_WHAT IS REQUIRED_. Quote all lines below exactly. Images stay out.

_RAW DATA_.

===============

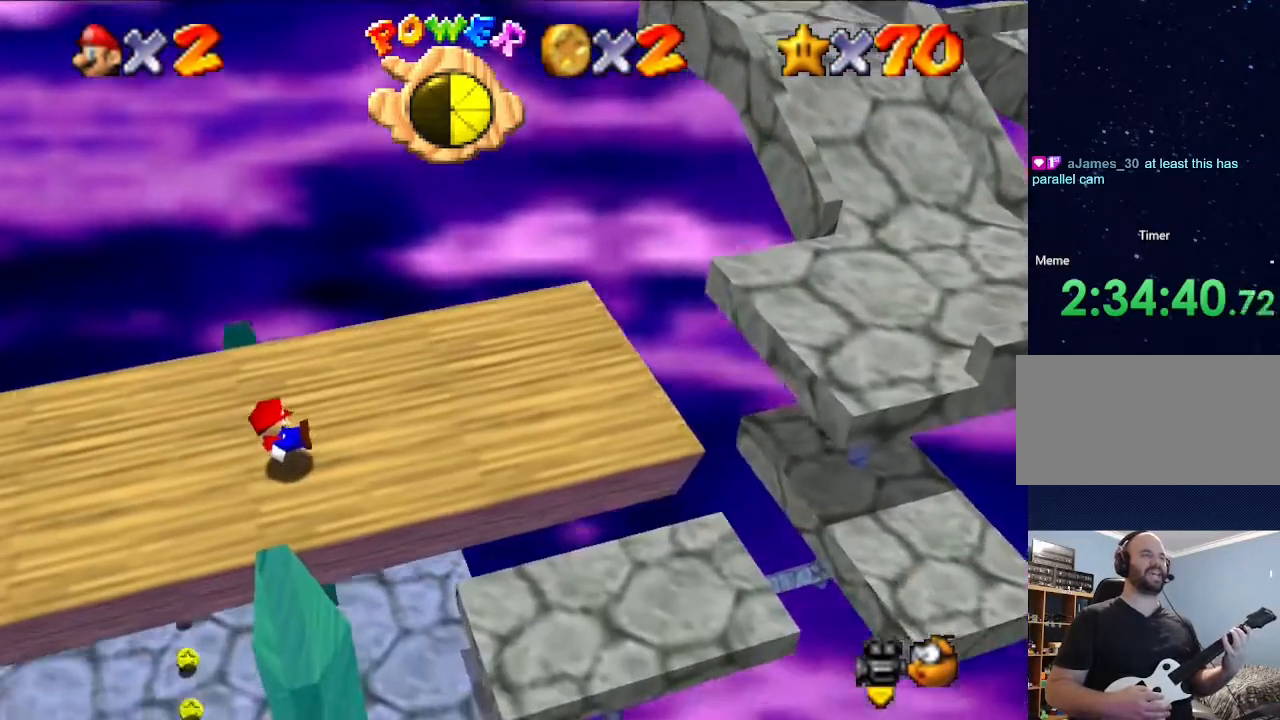
{"buttons": [], "left_stick": "center", "events": []}
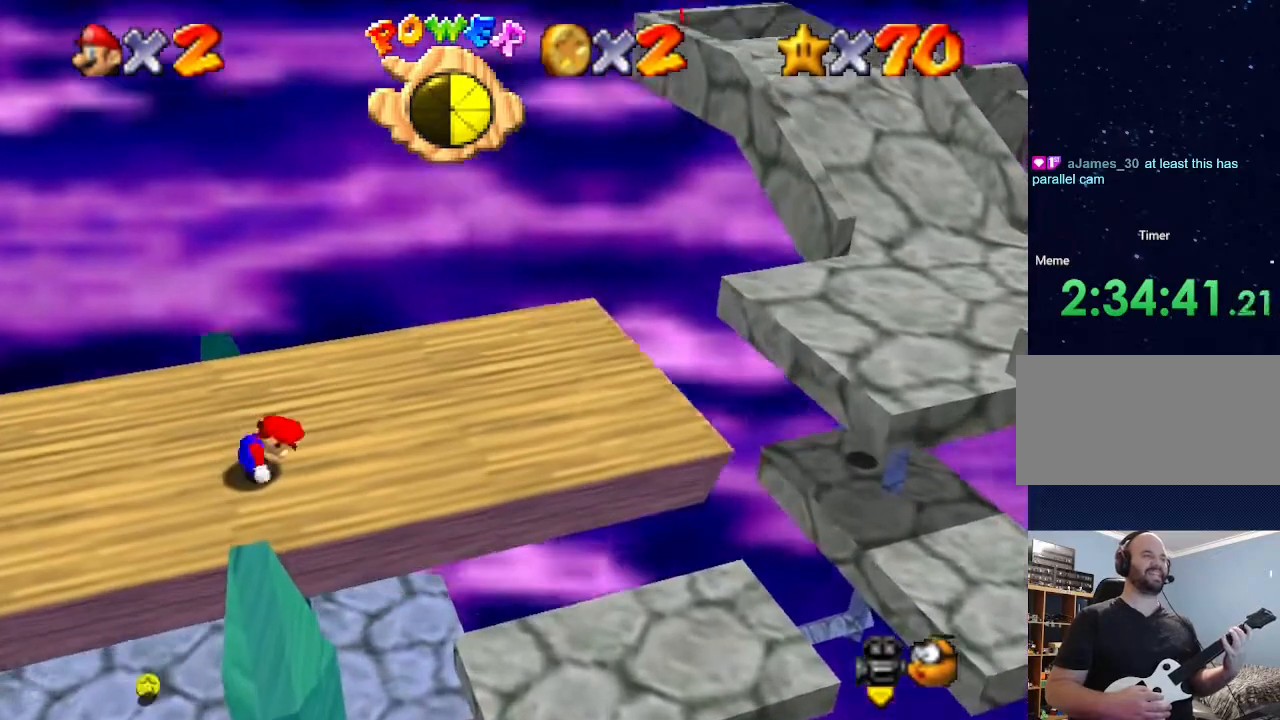
{"buttons": [], "left_stick": "center", "events": []}
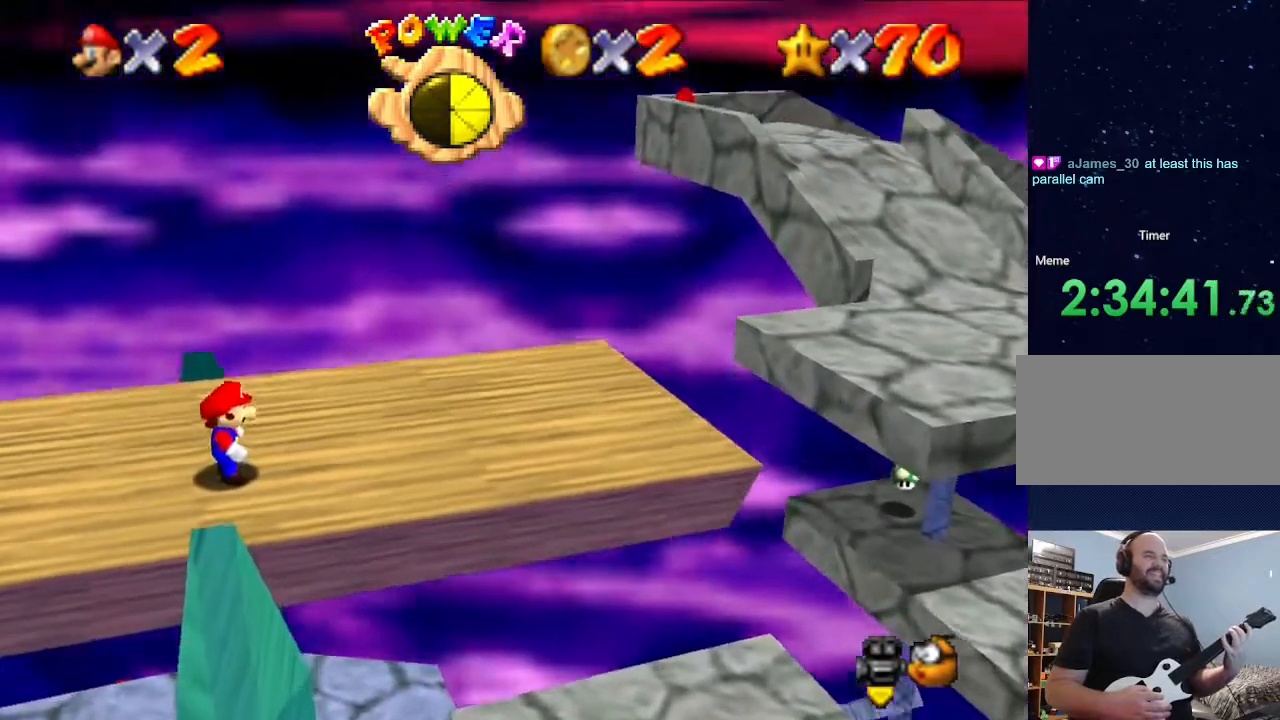
{"buttons": ["A"], "left_stick": "left", "events": [[67, "left_stick", "left"], [500, "A", "down"]]}
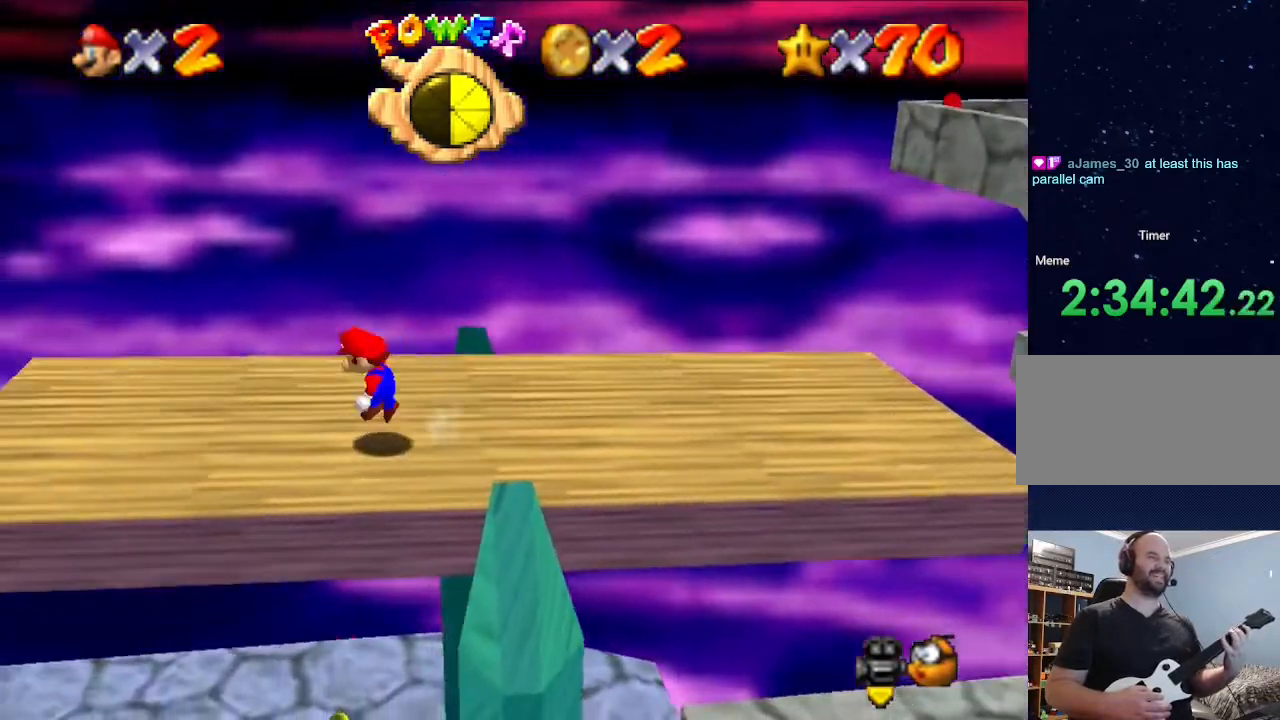
{"buttons": [], "left_stick": "left", "events": [[100, "A", "up"]]}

===============

_ANSWER SPACE_.
{"buttons": [], "left_stick": "center", "events": []}
{"buttons": [], "left_stick": "center", "events": []}
{"buttons": ["A"], "left_stick": "left", "events": [[67, "left_stick", "left"], [500, "A", "down"]]}
{"buttons": [], "left_stick": "left", "events": [[100, "A", "up"]]}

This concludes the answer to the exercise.